Autor Wiadomość
aaa4
PostWysłany: Pon 14:22, 09 Paź 2017    Temat postu: kanal

Nie podoba mi sie to, Bernardzie - zaniepokoila sie Laura, sluchajac, jak telefon w mieszkaniu Eryka dzwoni dziewiaty, a manicure ursynow dziesiaty raz. - Wcale mi sie to nie podoba.

Juz prawie trzy godziny siedzieli w biurze Bernarda Nelsona.

Pili kawe, przegladali materialy przyniesione z Bram Niebios i probowali skontaktowac sie z Erikiem.

Okolo dziesiatej zostawil wiadomosc w hotelu Carlisle, ale od tej pory nie dal znaku zycia.

Piec telefonow do jego mieszkania i jeden do szpitala nie przynioslo zadnego skutku.

Przyplyw energii, wywolany emocjami zwiazanymi z wlamaniem do zakladu pogrzebowego i okropnymi odkryciami, byl krotkotrwaly i Laura rozpaczliwie potrzebowala snu.

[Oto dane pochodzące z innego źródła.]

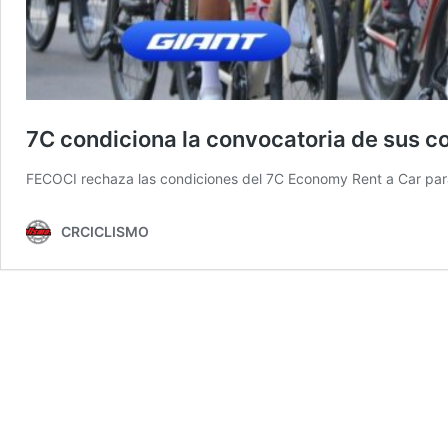
7C condiciona la convocatoria de sus co
FECOCI rechaza las condiciones del 7C Economy Rent a Car para
CRCICLISMO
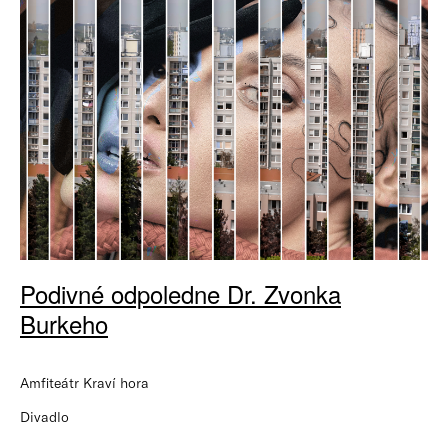
Podivné odpoledne Dr. Zvonka
Burkeho
Amfiteátr Kraví hora
Divadlo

Bernard Nelson jeszcze gorzej znosil czekanie i juz zdazyl uciac sobie dluzsza drzemke na kanapie.

Zadecydowali, ze przynajmniej tej manicure ursynów
nocy Laura powinna trzymac sie z daleka od hotelu. Skoro ktos usilowal ja przejechac, najrozsadniej postapi, unikajac wszelkich miejsc, w ktorych mogliby na nia czekac.

Niezauwazeni przez nikogo, uciekli tylnymi drzwiami z kostnicy. Bernard przez prawie pol godziny kluczyl po miescie upewniajac sie, ze nikt ich nie sledzi. W koncu zaparkowal w zaulku za budynkiem, w ktorym miescilo sie jego biuro.

Weszli przez piwnice.

Dopiero kiedy znalezli sie w jego gabinecie i zaciagneli zaslony, zaczeli przegladac zawartosc sejfu Donalda Devinea.

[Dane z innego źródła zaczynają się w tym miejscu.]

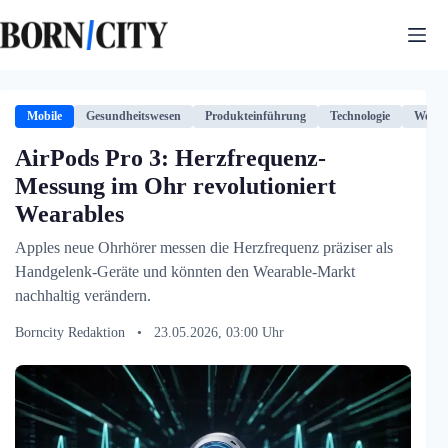
Zum
Inhalt
springen
Mobile
Gesundheitswesen
Produkteinführung
Technologie
Weara
AirPods Pro 3: Herzfrequenz-
Messung im Ohr revolutioniert
Wearables
Apples neue Ohrhörer messen die Herzfrequenz präziser als
Handgelenk-Geräte und könnten den Wearable-Markt
nachhaltig verändern.
Borncity Redaktion
•
23.05.2026, 03:00 Uhr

Wczesniej jednak Bernard przeprowadzil krotka, anonimowa rozmowe z bostonska policja, sugerujac, zeby ktos ganbanyouku
zajrzal do Bram Niebios.

-Gdzie on sie podzial? - spytala z niepokojem Laura po odlozeniu sluchawki.

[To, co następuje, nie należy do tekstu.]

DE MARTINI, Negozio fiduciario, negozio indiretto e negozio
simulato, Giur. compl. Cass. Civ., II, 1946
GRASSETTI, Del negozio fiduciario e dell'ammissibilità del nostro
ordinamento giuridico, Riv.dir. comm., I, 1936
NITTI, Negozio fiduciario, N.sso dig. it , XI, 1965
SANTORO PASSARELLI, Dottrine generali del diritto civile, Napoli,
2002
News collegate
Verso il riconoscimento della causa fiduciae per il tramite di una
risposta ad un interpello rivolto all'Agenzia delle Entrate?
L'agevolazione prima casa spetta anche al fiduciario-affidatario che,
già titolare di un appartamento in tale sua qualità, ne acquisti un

-Mowilas, ze gdzie mieszkaja jego rodzice?

-W Watertown.

-Moze pojechal do nich i zostal na noc.

-Ale dlaczego nie zostawil numeru telefonu w moim hotelu albo nie zadzwonil?

-Nie wiem, Lauro - Nelson potarl oczy.

-Sluchaj, mam nadzieje, ze nie zrozumiesz zle tego, co zaraz powiem.